At the Odyssey, most of the action takes place on a bed of raked planks, designed by Ajax Daniels and Stephen Glassman. The actors frequently step or fall into the spaces between the planks. The set works well in the first scene, grimly lit by Dawn Hollingsworth and Suzanne-Michele Northman. It suggests the swamplike conditions of the flat, which so annoy Jean, and it provides a platform from which he can leap in his furious attempts to escape.

But when the lights go up for the second scene, the planks are entirely too earthbound. They’re more appropriate in the dank gloom of the third scene.

Jack Hatcheson plays Jean with a fierce sense of desperation, and Eva Wilder’s wife looks so vital that she reinforces, almost too well, the attractions of domesticity. Jean chucks this woman because he wants a room with a view? Hard to believe.

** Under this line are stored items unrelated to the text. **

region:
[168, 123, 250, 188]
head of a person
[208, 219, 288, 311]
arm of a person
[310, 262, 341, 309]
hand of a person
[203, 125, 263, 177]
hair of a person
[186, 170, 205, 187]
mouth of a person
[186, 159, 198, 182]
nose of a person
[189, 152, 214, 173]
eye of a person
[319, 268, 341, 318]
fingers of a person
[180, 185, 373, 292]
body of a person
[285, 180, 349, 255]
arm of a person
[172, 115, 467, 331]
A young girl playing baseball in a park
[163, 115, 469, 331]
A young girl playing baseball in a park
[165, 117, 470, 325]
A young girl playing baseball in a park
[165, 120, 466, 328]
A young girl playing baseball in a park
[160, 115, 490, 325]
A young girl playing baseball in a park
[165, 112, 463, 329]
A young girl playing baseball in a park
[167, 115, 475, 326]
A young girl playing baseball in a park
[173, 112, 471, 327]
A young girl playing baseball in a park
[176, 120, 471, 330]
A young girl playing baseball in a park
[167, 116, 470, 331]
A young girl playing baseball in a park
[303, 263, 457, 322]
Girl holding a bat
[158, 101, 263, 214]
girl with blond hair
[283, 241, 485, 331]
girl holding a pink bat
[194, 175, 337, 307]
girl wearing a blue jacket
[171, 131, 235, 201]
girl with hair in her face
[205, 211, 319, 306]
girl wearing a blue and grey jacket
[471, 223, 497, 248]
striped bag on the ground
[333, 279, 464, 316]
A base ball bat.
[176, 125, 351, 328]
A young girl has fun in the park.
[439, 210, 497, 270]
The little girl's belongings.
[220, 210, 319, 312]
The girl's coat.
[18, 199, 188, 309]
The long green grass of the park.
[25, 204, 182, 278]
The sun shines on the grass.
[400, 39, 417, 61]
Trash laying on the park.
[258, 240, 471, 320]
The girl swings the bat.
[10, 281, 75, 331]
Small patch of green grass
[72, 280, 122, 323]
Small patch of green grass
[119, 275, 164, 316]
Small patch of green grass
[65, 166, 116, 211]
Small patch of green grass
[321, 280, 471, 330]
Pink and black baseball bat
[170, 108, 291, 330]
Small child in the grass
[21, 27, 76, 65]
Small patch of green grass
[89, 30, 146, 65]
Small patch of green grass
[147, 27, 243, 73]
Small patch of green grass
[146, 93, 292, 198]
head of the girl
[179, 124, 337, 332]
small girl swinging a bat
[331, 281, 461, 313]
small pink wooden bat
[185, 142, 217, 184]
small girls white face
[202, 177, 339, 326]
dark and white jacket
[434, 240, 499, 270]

Sandie Church does well in two roles, as Jean’s daughter and as the keeper of the purgatorial museum where he waits for his mysterious lady. In the printed text, two men maintain the museum; Attias’ use of one woman may add a subtle sexual repercussion, but it also eliminates a few lines--and a few opportunities for humor--that the play sorely needs.

Advertisement

Likewise, the ponderous final scene needs all the spectacle it can get, but some of it is missing at the Odyssey. A mysterious, silent Brother Superior character, who’s dressed in white and walks on stilts through the text, never actually shows up here. Instead, Attias hints at his presence with a paltry lighting effect.

On the other hand, Attias’ choices of recorded incidental music--selections from Franck, Chopin and Nino Rota’s scores for Fellini films--enrich the text.